→ EXPERIMENTE
Prossiga com o texto sobre como a Constituição brasileira muda com o tempo, começando logo depois da última frase.

Do mesmo modo que evoluem as maneiras de determinado artefato ser formado e utilizado (pense em como um texto era escrito na Mesopotâmia e como é hoje), da mesma maneira que uma instituição muda com o passar do tempo (imagine como era a família no período colonial e como é agora), os objetos do direito permanecem iguais nos nomes, mas outros no jeito de ser. A ideia de constituição é um exemplo disso: ela não é exatamente a mesma de outrora. Nem na proposta, nem no conteúdo, nem na forma.

A natureza das constituições muda. No Brasil, excluída a matéria relativa à organização do Estado, a Constituição era vista, em extensa parte, como uma carta de intenções, uma forma de elencar propósitos, um programa a ser implementado pelas autoridades constituídas. Após 1988, o entendimento que prevalece é: se está nela, vale, é coativo, é cogente, não é mera sugestão. É interessante notar que a efetivação das normas constitucionais caminhou a par e passo com o reforço do poder do Supremo Tribunal Federal. Quanto mais imperativas elas são, mais ele absorve força institucional, como seu órgão primaz de proteção.

Assim, a Constituição deixou de ser apenas um instrumento de arranjo dos poderes e de distribuição de tarefas federativas, para dotar-se de energia bastante para gerenciar os comportamentos dos indivíduos. Ela se espalhou por todos os ramos jurídicos, invadiu todos os recantos da regulação social, para proibir, permitir ou determinar qualquer ação ou omissão humana. Atualmente, a implementação de qualquer regra escondida no mais raso dos atos normativos ou na mais pedestre das condutas terá de ser filtrada por seus comandos. 

Ainda que se trate da mesma peça histórica, ainda que suas palavras mudem pouco, com o passar dos anos, ela sofre mutações. Basta ver que a Constituição vigente reconheceu as uniões afetivas de pessoas do mesmo gênero como entidade familiar, mediante um processo de mudança sem intervenção textual, apenas por meio de interpretação.

Além dessas metamorfoses, por assim dizer, de natureza e conteúdo, a Constituição também tem variado de estrutura, no Brasil. As 109 emendas constitucionais comuns e as 6 de revisão, implantadas nestes 32 anos de vigência, deixaram fora do corpo constitucional algumas cláusulas. Isso quer dizer que, em algumas situações, para conhecê-la, não basta apenas ler o que nela se contém, mas é preciso procurar se remanesceu algum preceito no texto das suas emendas.

[Dados de texto extraído da página]
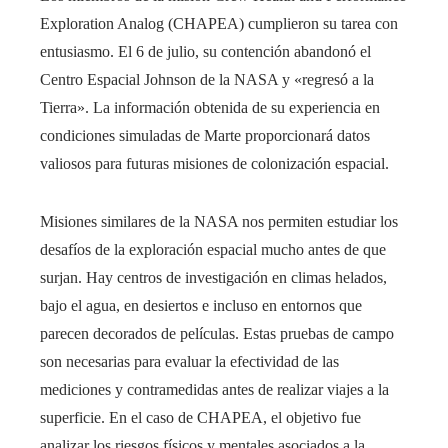
Exploration Analog (CHAPEA) cumplieron su tarea con
entusiasmo. El 6 de julio, su contención abandonó el
Centro Espacial Johnson de la NASA y «regresó a la
Tierra». La información obtenida de su experiencia en
condiciones simuladas de Marte proporcionará datos
valiosos para futuras misiones de colonización espacial.
Misiones similares de la NASA nos permiten estudiar los
desafíos de la exploración espacial mucho antes de que
surjan. Hay centros de investigación en climas helados,
bajo el agua, en desiertos e incluso en entornos que
parecen decorados de películas. Estas pruebas de campo
son necesarias para evaluar la efectividad de las
mediciones y contramedidas antes de realizar viajes a la
superficie. En el caso de CHAPEA, el objetivo fue
analizar los riesgos físicos y mentales asociados a la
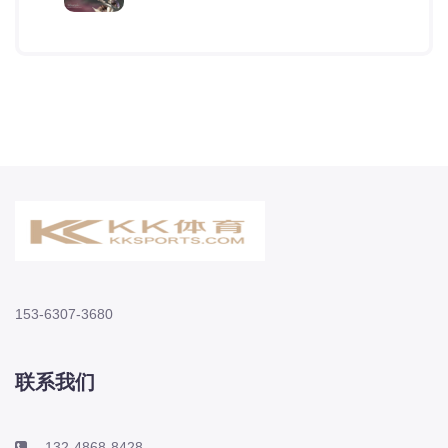
153-6307-3680
联系我们
132-4868-8428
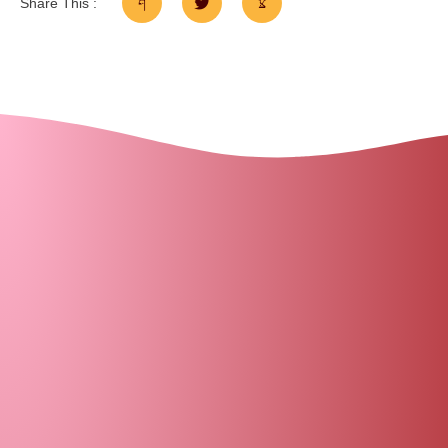
Share This :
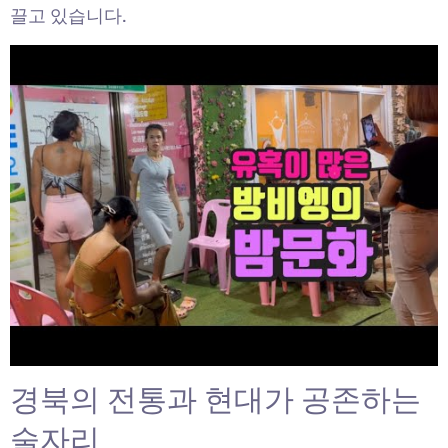
끌고 있습니다.
경북의 전통과 현대가 공존하는
술자리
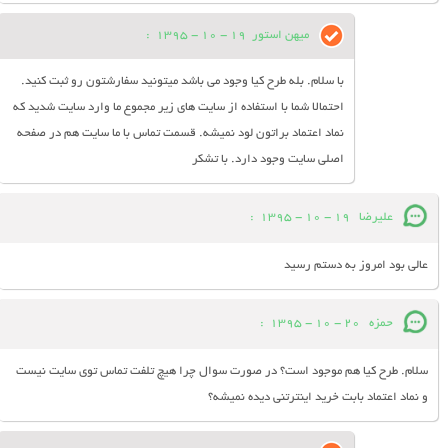
میهن استور
19 - 10 - 1395
:
با سلام. بله طرح کیا وجود می باشد میتونید سفارشتون رو ثبت کنید.
احتمالا شما با استفاده از سایت های زیر مجموع ما وارد سایت شدید که
نماد اعتماد براتون لود نمیشه. قسمت تماس با ما سایت هم در صفحه
اصلی سایت وجود دارد. با تشکر
علیرضا
19 - 10 - 1395
:
عالی بود امروز به دستم رسید
حمزه
20 - 10 - 1395
:
سلام. طرح کیا هم موجود است؟ در صورت سوال چرا هیچ تلفت تماس توی سایت نیست
و نماد اعتماد بابت خرید اینترتنی دیده نمیشه؟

→ RESPOSTA ABAIXO
Uma delas introduziu um processo diferenciado de inclusão de normas dessa estatura no país. Após o advento da Emenda 45, em 2004, uma transformação decorreu da possibilidade de tratados internacionais de direitos humanos serem incorporados na ordem jurídica brasileira com status de normas constitucionais. 

Isso alterou a maneira de enxergar a Constituição, que deixou de ser um código, para ser uma coleção de diplomas. Não faz muito tempo, ela era um compêndio acompanhado de um ato de disposições constitucionais transitórias. Hoje, já não se pode dizer que o seja. Ela recebe, paulatinamente, o acréscimo de novos escritos, admitidos de fontes internacionais, os tratados. 

Existem, atualmente, quatro tratados com envergadura constitucional no Brasil: 1) a Convenção Internacional sobre os Direitos das Pessoas com Deficiência, de 2007, entrada na ordem jurídica nacional em 2009; 2) o seu Protocolo Facultativo, idem; 3) o Tratado de Marraqueche para Facilitar o Acesso a Obras Publicadas às Pessoas Cegas, com Deficiência Visual ou com Outras Dificuldades para Ter Acesso ao Texto Impresso, de 2013, incorporado em 2018; e, finalmente, 4) a Convenção Interamericana contra o Racismo, a Discriminação Racial e Formas Correlatas de Intolerância.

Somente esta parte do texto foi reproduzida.